Alumnus j.p. mot in Group Exhibition ‘Holding Breath’

By
Brittany Nguyen
November 13, 2020

Alumnus j.p. mot ’15 was in the group exhibition Holding Breath, featuring works of the NARS Foundation’s Satellite Program Artists in Residence at Governors Island. 

Curated by Elisa Gutiérrez Eriksen, the NARS Satellite Residency 2020 Exhibition featured 5 artists and their work on Governors Island in the middle of the pandemic. 

“They exited one space of isolation to enter another where the feeling of alienation and strangeness has also been extremely present. During their time at 404A Colonels Row, they have focused on the ways the Island looks and it’s looked at, and the ways in which we think of distance, memory, and matter as living forces,” according to the NARS press release

“In the houses and on the Island in general, you can feel an old presence although no ghosts have been sighted yet. That presence carries the weight and memory of a long and layered history that exists now as a referential aspect surrounding a space that physically, simply stopped in time, holding its breath.”

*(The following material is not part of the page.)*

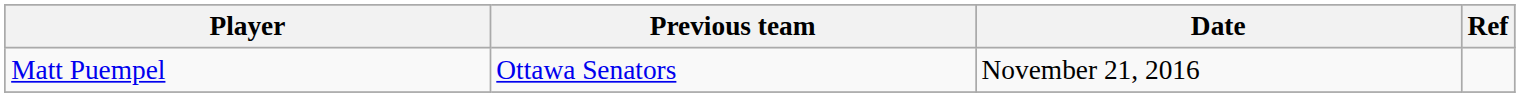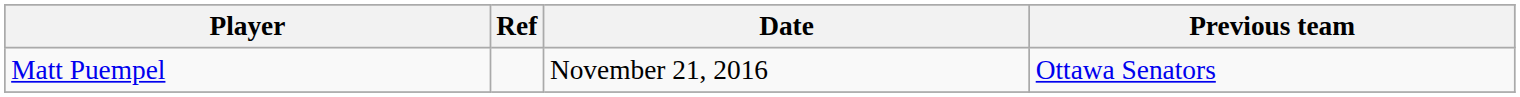columns swapped: Previous team <-> Ref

The exhibition features an installation by mot that explores the idea of remoteness through the fragmentation of a disjointed image. In an artist statement, mot said he explores “notions of alienation and the syncretic body as a currency; leading to an exegesis of the figure of the sacrificial scapegoat as the Hero’s foil; through the study of canned humour and subversive semantics underlined by words, characters and iconographies found on discarded objects of consumption, intimate space and everyday gesture through site specific endeavors.
 Each work is considered to be a metaphorical postcard deeply embedded in his daily tribulations, whims, and dallying through subversive wordplays. Not exactly anchored in Installation nor video, new media or performance; the work finds its center rather conceptually through discarded and found items of daily consumption, intimate space, and everyday gestures.”

mot is a Khmer-Canadian conceptual artist born in Montreal. He completed a BFA in Visual and New Media Art (2009) and an MA in International Development in (2012) from the same university, and he received an MFA in Visual Art at Columbia University in New York (2015).

Holding Breath was open October 9 through October 30, 2020 at NARS Foundation in Brooklyn, New York.